Relief, Prevention, and Regulation of Poverty

Relief, Prevention, and Regulation of Poverty.

I do not wish my audience to conclude, from what I have stated, that there are no destitute poor in New Zealand. There are many poor invalids who have to make a living for themselves, many deserted wives with families, and many educated men who have lost their positions at home through intemperance or other vices. There are no workhouses or casual wards as yet, but for all really necessitous cases there is plenty of outdoor relief, wisely and kindly administered by Government officials, who work in co-operation with the benevolent societies of each city, and the hospital and charitable-aid boards of each county. Refuges are provided for the incurable sick and hopelessly infirm. There is nothing in New Zealand, thank God, at all approaching to the dense weight of pauperism (" the submerged tenth ") which exists in Britain.

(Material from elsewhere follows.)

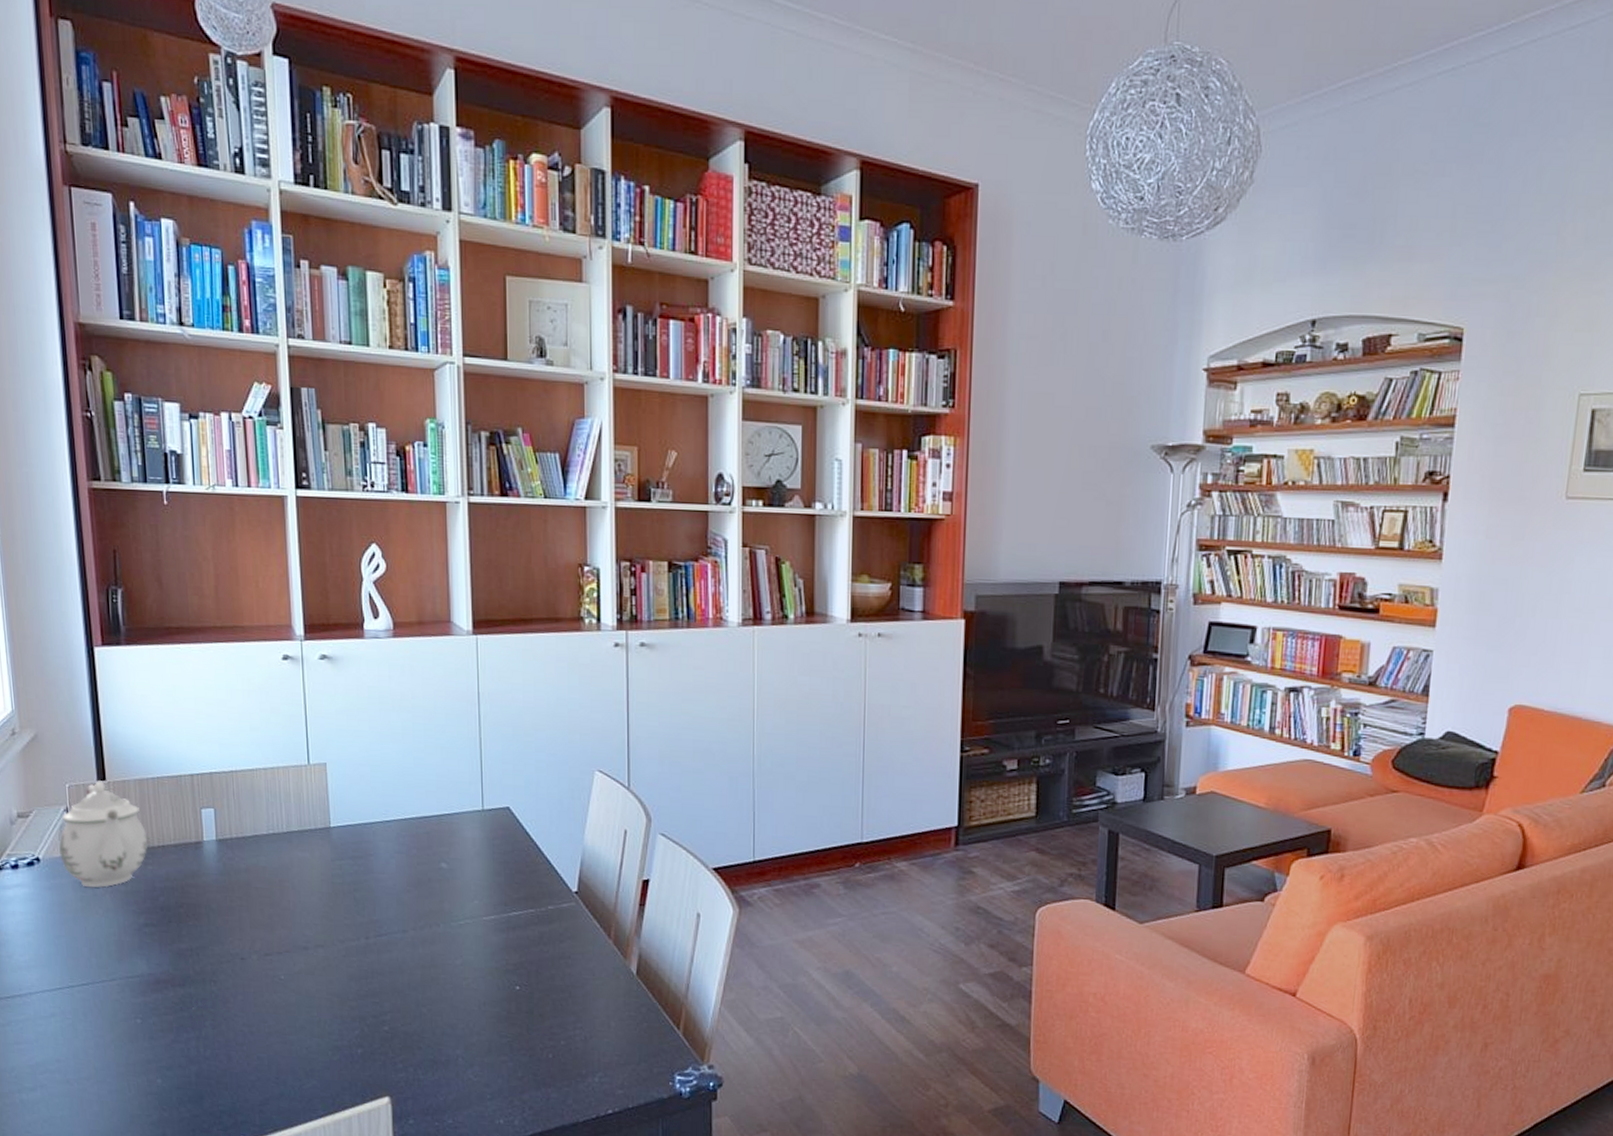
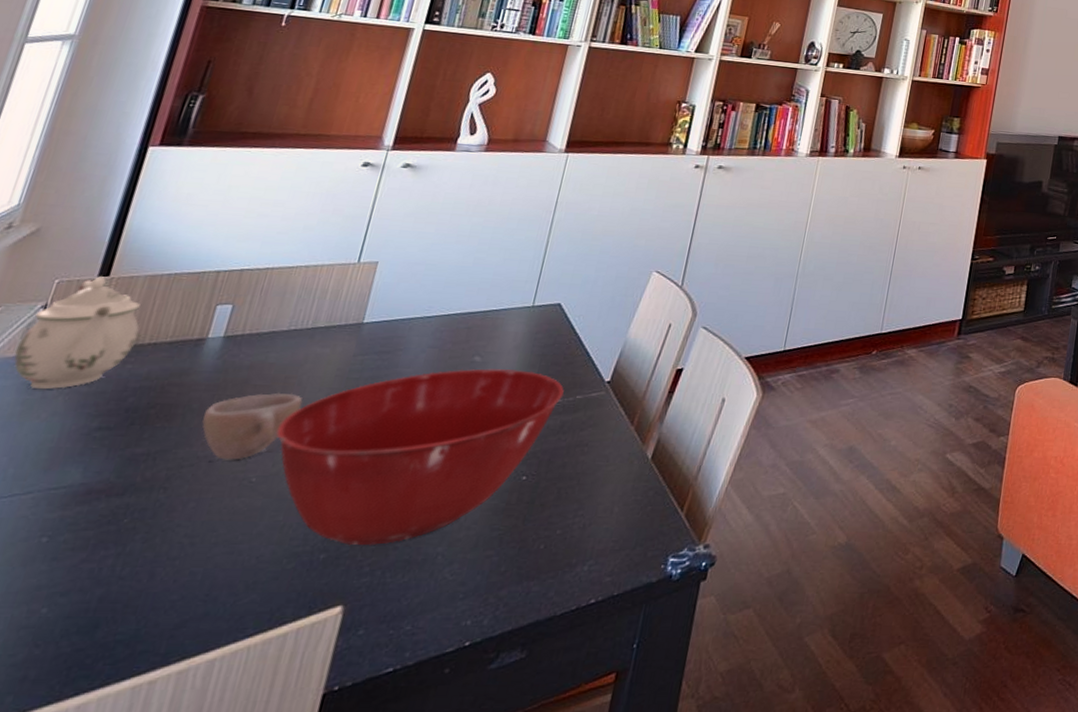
cup: none [224,895,301,959] -> present [202,392,303,460]
mixing bowl: none [288,875,536,1045] -> present [276,369,564,546]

In fact, there is no "pauper class" in the colony, and I devoutly hope that there never will be. "Work for all, and everyone able and willing to work," is the colonial motto. It is true that hundreds of families in the colony are just earning sufficient for the necessaries of life, and are unable to lay by for a rainy day, owing to the uncertain state of the labour-market, compulsory strikes, &c., but no man, woman, or child need starve in New Zealand so long as there page 33 are oysters on the rocks, fish in the sea, and kauri gum to be dug up from the ground.